VORGEGEBENER TEXT:
##############################
Die Wahl von Lula steht somit einerseits für einen soziopolitischen Wandel mit hoher politisch-symbolischer Bedeutung. Seine Wahl ist andererseits zugleich auch Ausdruck fast unbegrenzter Hoffnungen von Millionen Brasilianern, die eine Verbesserung ihrer Lebensverhältnisse, Arbeitsplätze, die Überwindung der Armut, Reformen im Schul- und Gesundheitswesen und in vielen anderen Bereichen erwarten. Zugleich muss die neue Regierung das Vertrauen internationaler Finanzinstitutionen und Investoren gewinnen, um die sich seit Frühjahr 2002 zuspitzende Finanzkrise in den Griff zu bekommen und die Investitionen aus dem Ausland wieder zur erhöhen.

Die neue Regierung wird nach innen und außen viel Verhandlungsgeschick, Konsens- und Kompromissfähigkeit beweisen müssen, um einerseits aus der eher schwachen parlamentarischen Basis eine stabile regierungsfähige Koalition zu zimmern und daneben wichtige gesellschaftliche Sektoren, von den Unternehmern und Medien über die Gewerkschaften bis hin zur Bewegung der Landlosen für die Unterstützung ihres Projektes zu gewinnen.

Andererseits muss sie gegenüber dem Internationalen Währungsfonds, internationalen Banken und Anlegern deutlich machen, dass Brasilien seinen internationalen Verpflichtungen nachkommt; sie muss die Rahmenbedingungen für Auslandsinvestitionen, eine Steigerung der Exporte und die Wettbewerbsfähigkeit der brasilianischen Wirtschaft weiter verbessern und daneben brasilianische Positionen im Rahmen der Verhandlungen über die Amerikanische Freihandelszone sowie andere Projekte im Rahmen der Welthandelsorganisation vertreten.
##############################
GEZEIGTES MATERIAL:
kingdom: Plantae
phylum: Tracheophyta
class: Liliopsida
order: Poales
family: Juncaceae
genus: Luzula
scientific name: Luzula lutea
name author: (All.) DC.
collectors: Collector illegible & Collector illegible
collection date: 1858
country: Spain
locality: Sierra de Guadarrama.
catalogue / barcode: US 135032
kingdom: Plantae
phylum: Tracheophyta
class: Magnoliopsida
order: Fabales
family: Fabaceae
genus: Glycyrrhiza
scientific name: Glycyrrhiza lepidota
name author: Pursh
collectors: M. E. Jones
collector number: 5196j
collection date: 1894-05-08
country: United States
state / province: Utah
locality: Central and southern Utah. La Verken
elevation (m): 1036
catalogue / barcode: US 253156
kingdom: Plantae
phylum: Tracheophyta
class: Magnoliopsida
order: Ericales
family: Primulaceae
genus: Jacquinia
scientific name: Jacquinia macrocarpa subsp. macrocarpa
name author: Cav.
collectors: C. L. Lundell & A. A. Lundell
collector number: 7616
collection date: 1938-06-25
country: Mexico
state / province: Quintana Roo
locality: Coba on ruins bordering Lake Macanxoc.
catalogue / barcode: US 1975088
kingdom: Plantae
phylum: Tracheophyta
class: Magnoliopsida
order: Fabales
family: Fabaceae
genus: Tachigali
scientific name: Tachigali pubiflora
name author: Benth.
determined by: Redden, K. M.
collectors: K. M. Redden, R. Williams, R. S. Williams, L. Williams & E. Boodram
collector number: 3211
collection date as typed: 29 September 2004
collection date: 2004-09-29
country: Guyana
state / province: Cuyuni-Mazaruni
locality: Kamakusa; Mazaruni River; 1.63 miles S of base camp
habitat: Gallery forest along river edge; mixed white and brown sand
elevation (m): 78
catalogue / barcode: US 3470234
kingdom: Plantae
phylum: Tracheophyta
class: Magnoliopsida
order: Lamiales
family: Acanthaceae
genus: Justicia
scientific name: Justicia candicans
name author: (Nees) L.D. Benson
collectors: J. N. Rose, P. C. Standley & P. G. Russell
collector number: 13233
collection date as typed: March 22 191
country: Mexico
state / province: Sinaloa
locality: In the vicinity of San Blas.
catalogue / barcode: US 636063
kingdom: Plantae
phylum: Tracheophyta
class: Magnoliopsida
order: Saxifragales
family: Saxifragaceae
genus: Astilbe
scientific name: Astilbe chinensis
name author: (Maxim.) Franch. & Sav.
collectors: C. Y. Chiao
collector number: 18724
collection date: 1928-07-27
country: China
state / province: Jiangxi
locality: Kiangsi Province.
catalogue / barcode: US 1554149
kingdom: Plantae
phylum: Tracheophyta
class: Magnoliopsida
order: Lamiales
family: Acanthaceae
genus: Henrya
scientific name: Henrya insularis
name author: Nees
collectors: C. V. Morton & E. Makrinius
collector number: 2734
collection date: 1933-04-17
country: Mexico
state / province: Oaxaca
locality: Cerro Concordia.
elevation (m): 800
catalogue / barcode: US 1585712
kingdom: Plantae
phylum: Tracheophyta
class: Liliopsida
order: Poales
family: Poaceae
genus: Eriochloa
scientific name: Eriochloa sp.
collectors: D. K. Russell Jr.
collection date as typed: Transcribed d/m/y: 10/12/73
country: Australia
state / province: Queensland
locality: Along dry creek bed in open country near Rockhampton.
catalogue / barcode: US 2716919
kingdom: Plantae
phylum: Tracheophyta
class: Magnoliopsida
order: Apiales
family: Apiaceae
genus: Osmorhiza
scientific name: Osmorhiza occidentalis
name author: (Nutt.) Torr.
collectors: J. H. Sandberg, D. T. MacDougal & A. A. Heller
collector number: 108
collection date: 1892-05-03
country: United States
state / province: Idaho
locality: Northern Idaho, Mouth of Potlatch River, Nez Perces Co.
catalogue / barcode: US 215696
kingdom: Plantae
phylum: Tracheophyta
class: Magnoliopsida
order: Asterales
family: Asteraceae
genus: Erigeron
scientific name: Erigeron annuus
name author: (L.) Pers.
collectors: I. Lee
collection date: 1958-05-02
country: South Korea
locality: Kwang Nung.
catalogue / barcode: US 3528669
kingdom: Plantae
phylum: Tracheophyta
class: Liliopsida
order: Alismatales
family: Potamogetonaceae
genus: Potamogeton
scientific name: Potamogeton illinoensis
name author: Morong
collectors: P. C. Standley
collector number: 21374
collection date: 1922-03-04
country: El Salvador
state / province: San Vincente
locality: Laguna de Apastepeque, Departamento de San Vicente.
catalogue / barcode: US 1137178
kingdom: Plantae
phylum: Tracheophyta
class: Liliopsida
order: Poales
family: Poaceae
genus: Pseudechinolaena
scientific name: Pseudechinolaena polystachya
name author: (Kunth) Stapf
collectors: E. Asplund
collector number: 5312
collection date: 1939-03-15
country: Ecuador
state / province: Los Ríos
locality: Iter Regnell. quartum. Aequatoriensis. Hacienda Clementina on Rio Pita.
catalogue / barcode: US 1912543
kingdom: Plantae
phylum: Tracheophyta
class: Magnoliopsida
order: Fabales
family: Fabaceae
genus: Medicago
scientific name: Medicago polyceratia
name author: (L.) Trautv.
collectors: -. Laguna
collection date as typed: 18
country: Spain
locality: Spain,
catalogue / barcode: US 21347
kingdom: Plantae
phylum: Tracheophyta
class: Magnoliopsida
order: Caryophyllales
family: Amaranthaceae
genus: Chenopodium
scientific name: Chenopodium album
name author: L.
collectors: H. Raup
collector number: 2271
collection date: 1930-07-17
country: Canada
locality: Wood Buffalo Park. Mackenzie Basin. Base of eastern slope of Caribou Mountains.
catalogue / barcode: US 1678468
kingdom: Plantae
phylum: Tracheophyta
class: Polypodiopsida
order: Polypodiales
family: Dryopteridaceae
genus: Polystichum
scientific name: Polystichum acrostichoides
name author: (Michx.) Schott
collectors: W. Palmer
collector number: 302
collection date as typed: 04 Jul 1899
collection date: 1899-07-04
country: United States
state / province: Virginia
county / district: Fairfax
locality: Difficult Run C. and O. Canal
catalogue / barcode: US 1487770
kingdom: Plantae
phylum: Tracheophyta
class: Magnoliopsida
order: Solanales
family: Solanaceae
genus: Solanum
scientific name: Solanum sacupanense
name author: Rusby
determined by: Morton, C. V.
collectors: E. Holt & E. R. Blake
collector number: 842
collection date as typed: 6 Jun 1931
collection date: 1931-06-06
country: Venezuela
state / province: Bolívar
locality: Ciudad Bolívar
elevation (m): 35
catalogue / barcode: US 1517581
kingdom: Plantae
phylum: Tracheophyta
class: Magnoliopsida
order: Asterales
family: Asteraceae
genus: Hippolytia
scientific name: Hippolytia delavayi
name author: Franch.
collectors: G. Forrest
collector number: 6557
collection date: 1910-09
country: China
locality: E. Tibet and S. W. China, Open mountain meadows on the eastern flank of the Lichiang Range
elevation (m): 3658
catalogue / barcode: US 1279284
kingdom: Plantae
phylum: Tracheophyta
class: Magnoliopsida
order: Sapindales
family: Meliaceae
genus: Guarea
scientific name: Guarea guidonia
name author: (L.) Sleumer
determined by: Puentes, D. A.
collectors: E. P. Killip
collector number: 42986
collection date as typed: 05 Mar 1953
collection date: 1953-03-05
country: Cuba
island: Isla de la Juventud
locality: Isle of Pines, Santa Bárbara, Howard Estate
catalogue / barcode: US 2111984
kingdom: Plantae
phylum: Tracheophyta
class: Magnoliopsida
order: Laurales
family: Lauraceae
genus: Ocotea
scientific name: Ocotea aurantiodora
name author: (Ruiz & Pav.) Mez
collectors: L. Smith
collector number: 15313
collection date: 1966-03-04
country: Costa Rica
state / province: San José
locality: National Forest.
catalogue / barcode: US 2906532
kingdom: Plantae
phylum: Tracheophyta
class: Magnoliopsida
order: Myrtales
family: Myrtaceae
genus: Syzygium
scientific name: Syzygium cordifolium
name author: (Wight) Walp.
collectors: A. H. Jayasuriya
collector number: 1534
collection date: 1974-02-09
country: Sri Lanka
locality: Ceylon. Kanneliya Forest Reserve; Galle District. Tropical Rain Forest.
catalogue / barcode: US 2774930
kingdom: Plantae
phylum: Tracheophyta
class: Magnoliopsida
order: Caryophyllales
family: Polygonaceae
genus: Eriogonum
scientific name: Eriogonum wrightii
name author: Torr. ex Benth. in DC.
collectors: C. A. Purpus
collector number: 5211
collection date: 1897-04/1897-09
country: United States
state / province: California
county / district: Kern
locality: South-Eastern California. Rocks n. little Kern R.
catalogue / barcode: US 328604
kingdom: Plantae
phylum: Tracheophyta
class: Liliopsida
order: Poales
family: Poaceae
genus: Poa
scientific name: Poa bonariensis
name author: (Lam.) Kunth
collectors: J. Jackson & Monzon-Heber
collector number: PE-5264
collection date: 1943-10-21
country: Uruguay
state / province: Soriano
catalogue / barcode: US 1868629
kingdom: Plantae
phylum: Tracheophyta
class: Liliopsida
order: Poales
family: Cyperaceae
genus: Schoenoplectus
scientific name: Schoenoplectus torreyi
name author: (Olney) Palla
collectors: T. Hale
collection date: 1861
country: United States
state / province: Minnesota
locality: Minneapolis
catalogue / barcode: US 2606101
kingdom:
##############################
AUFGABEN:
(1) Beantworte anhand des Textes zu Lulas Wahl die folgenden Fragen:
(a) Seit wann spitzt sich die Finanzkrise zu?
(b) Welche gesellschaftlichen Sektoren soll die neue Regierung für ihr Projekt gewinnen?
(c) In welchen Verhandlungen muss die Regierung brasilianische Positionen vertreten?
(2) Fasse im Text zu Lulas Wahl den Absatz, der mit „Andererseits muss sie gegenüber dem Internationalen Währungsfonds“ beginnt, als Stichpunktliste zusammen.
(3) Führe den Text zu Lulas Wahl nach seinem letzten Satz fort.

LÖSUNGEN:
(1)
(a) Seit Frühjahr 2002.
(b) Die Unternehmer, die Medien, die Gewerkschaften und die Bewegung der Landlosen.
(c) In den Verhandlungen über die Amerikanische Freihandelszone und bei anderen Projekten im Rahmen der Welthandelsorganisation.

(2)
- Dem Internationalen Währungsfonds, internationalen Banken und Anlegern zeigen, dass Brasilien seinen internationalen Verpflichtungen nachkommt
- Rahmenbedingungen für Auslandsinvestitionen weiter verbessern
- Exporte steigern
- Wettbewerbsfähigkeit der brasilianischen Wirtschaft stärken
- Brasilianische Positionen bei den Verhandlungen über die Amerikanische Freihandelszone vertreten
- Brasilianische Positionen bei anderen Projekten im Rahmen der Welthandelsorganisation vertreten

(3)
Lula und die PT haben während des Wahlkampfes moderate Töne angeschlagen und warben sichtlich um das Vertrauen der Unternehmer, Banken, internationalen Anleger und selbst der Großgrundbesitzer (die aufgrund der Nähe der PT zur Landlosenbewegung wahrscheinlich die größten Aversionen gegen die Arbeiterpartei hegen).

In einem sehr detaillierten Wahlprogramm haben sie Vorschläge für Reformen und von Projekten in einer Vielzahl von Politikbereichen formuliert. Freilich ist angesichts der prekären Finanzsituation der Spielraum für Reformen und insbesondere für kostspielige Programme sehr gering. Nach aktuellen Schätzungen werden die Steuereinnahmen des Bundesstaates in Brasilien im nächsten Jahr um 15 Milliarden Reais (ca. 5 Mrd. Euro) geringer ausfallen als im Jahr 2002.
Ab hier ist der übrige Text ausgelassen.